Hakkasan: Culinary indulgence as it should be

This Michelin-starred restaurant takes Cantonese cooking and adds European decadence
The exquisite dim sum at Hakkasan
Ailis Brennan31 January 2018

A Friday night at Hakkasan sports a little bit more than your average “going for a chinese”. Both the London locations of the internationally renowned fine dining outfit hold a Michelin star for their sophisticated, smart and pretty darn sexy approach to Cantonese cooking.

The glamour of the occasion is beautifully crafted, with a firm grip on contemporary luxury: taking your seat is akin to entering a ferociously stylish club. The menu is peppered with opulent touches: prawn toast is served with foie gras, and Peking duck is topped with Hakkasan special reserve Qiandao caviar – an addition that sounds excessive but is perfectly placed to add salty silkiness to the crack of the skin and the sweetness of the meat.
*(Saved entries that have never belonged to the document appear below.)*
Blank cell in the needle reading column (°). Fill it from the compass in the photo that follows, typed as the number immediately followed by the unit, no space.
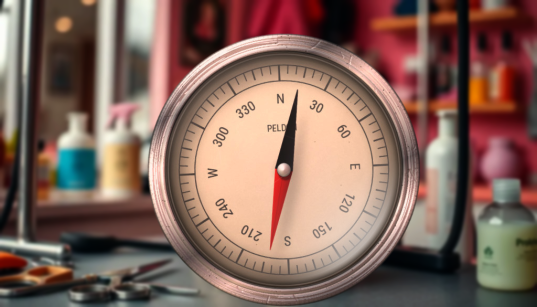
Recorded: 192.5°
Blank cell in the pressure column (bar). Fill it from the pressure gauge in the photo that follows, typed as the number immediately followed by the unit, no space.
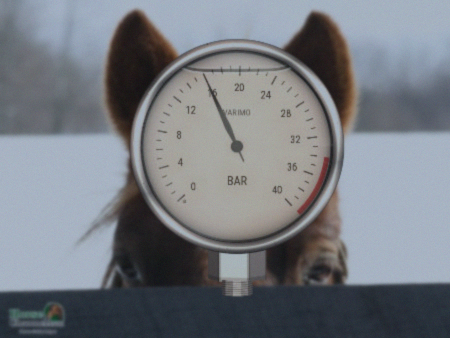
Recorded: 16bar
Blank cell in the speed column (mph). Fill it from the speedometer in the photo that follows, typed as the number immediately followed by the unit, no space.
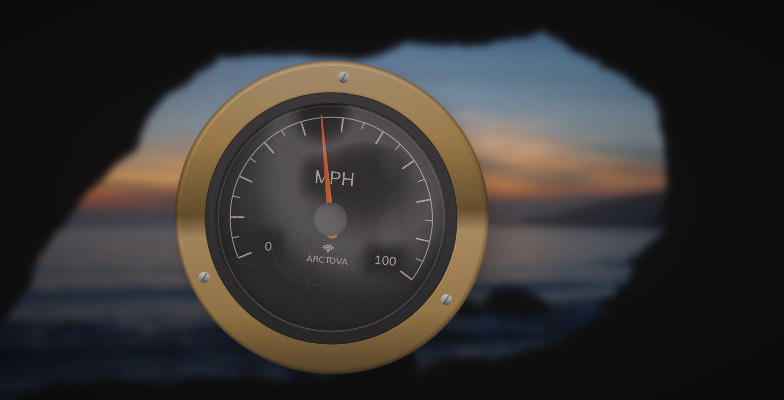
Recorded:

This is part of what makes Hakkasan quite so fun – ingredients associated with European decadence are treated as ingredients, as part of a dish rather than on a pedestal, their flavour potential explored through an Asian framework. The foie gras intensifies the nuttiness of the prawn toast's sesame sprinkling, and at Mayfair, buttery soft slices of Wagyu rib eye beef (Japanese, we know) reign supreme, served with a spring onion soya, the meat woven together with golden threads of glistening fat.

This is culinary indulgence as it should be.